* **Study questions**:
a - From the essay about the writer's mother, extract the passage between "She wanted to become" and "of her teeth.", inclusive.
b - Write what comes next in the essay about the writer's mother, starting after its final sentence.

* **Reading passage**:
<<<<

And yet it is only now that I appreciate my mother more. Adulthood gives you that ability, I guess. Now that I have grown up and "flown the nest," so to speak, it is so much easier to see her as being more than just the provider for the most basic of needs. I have known her all my life as the woman who fought so many battles just to provide six growing boys three square meals every day. She has always been somebody who fought her way out of all certain obsolescence.
She has lived a very rich life. If only for that, I am already grateful for having known her. That I call her "mom" is a privilege.
When she was a young woman, she felt trapped by the narrow certainties of small town life. Bayawan in the 1940s did not exactly give any local girl the chance to become so much more, except perhaps the life of a housewife, or something completely banal (not that I'm saying a housewife's life is necessarily banal.)
She wanted to become a nurse. She wanted to live in the Big City.
While everybody else around her told her how "immoral" and "evil" the big city was, and how she would probably become lost in metropolitan quagmire, she only smiled back and fought to live her dream ...
by first making tira-tira, the local version of coconut candy. And selling them tirelessly, by the skin of her teeth.
She sold enough coconut candies, and saved enough money to gain her passage to Cebu where, with higher education still impossible for a woman of humble means, she apprenticed herself to a beautician, and learned the trade so well she became a very good one, and eventually opened her own shop later on in Bayawan, when she had already married my father, and both were running our
hacienda's sugar produce down South.
There is a picture I keep on my bureau, of her from those Cebu days. The studio portrait is in sepia, depicting a young, beautiful woman with an engaging smile, hair perfectly done in the style of those days, makeup mute and simple, but evenly accentuating what made her stand out: her clear eyes, almost almond-shaped, and her lips teased with rouge just right, she looked almost pouty. She has the palms of her hands pressed together, and she presses her right cheek against that, head tilted a bit upward to welcome the studio light, which makes her cheekbones prominent. "A movie star pose!" I used to tell her.
That photograph, displayed in the photographer's studio for days on end, earned her many marriage proposals -- one from a Muslim businessman who wanted to make her drink a
lumay, to whisk her away to his home in Mindanao. She escaped that possibility in her life, but still found her way to Mindanao, in Butuan, where she opened her own beauty shop in a building owned by a man who would soon be her husband and my father.
It wasn't always an easy life. She had wealth, yes -- and for a time, in the heady days of the 1970s when sugar made people kings and queens of excess and affluence in Negros Oriental, she was the perfect embodiment of the local Southern socialite. She was part of a gilded age, preserved only in old photographs kept in
kabans and torn photo albums. And when the price of sugar crashed, so did our fortunes -- and my mother was left to fend for a growing family: she sold
baye-baye (a Bayawan delicacy -- a cake made of coconut and sticky rice), she sold homemade peanut butter, she sold Avon, she sold everything. Once, selling
baye-baye door-to-door, she got sunstroke, and fell face-first on the sidewalk. "The one thought that made me get up, and made me alive," she would later admit to me, "was the fact that I needed to put food on the dinner table." We also have pictures of those hard years: the beautiful, young girl of the old sepia picture now gone, all disappeared into a sunburned, wrinkled middle-aged woman with a toothy smile.

>>>>

Stored data entries:

<<<<

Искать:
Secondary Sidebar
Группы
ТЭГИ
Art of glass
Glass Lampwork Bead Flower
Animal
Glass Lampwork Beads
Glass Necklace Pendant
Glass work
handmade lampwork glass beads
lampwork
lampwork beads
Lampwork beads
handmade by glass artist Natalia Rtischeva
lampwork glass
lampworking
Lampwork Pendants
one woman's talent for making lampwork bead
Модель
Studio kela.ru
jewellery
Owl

>>>>

* **Outputs in order**:
a -
She wanted to become a nurse. She wanted to live in the Big City.
While everybody else around her told her how "immoral" and "evil" the big city was, and how she would probably become lost in metropolitan quagmire, she only smiled back and fought to live her dream ...
by first making tira-tira, the local version of coconut candy. And selling them tirelessly, by the skin of her teeth.

b -
Despite insurmountable hardship, she saw all her sons graduate from Silliman University. In turn, and perhaps even for her, we all tried to make names for ourselves, or at least seek our fortunes for her sake, to turn back the hands of fate, so to speak.
And how fortunes have changed! We still speak of things turning out as they have now as if they are borne out of miracles.
"And they are indeed miracles," mother usually insists. We do not disagree with her. Her eyes gleam with the wisdom of so much experience.
In the end, I know the virtues of beautiful strength and perseverance because of Mother: she is the living example of both. These are perhaps her greatest legacy. And her influence.
In time, as I go about my life finding "older" friends for their promise of maturity and reliable sense of persevering spirit, I have found mostly older women who are, not surprisingly, the very reflections of my own mother. Most of them are also mothers -- and women whose lives have touched me, and made my own more interesting.
There's my mentor
Ceres Pioquinto who believed in me when even I didn't believe in myself. She is wit and ferocious will personified. Under her tutelage, I flowered. Now, she is Germany, and I miss her tight, but always reassuring guidance. Sometimes I feel my life as an academic is all a mess just because she is not there to tell me what to do.
There's
Susan Vista-Suarez, music's magic friend, who inspires because she makes a talent from rising to greatness even after every fall.
There's
Marjorie Evasco, Susan Lara, and
Mom Edith Tiempo, whose selfless regard for young writers have made them "literary mothers." I, and so many others following their paths, hold their mentorship dearly, for all time.
There's
Margie Udarbe-Alvarez, who possesses such an uncanny sense of self -- and with all of that packaged in with so much formidable intelligence. And she knows how to make killer pot roast.
Perfection!There's Ma'am
Betty Abregana, whose sheer iron will and example still inspires so many, even after she left Silliman after helping steer the university down the superior path for a good number of years.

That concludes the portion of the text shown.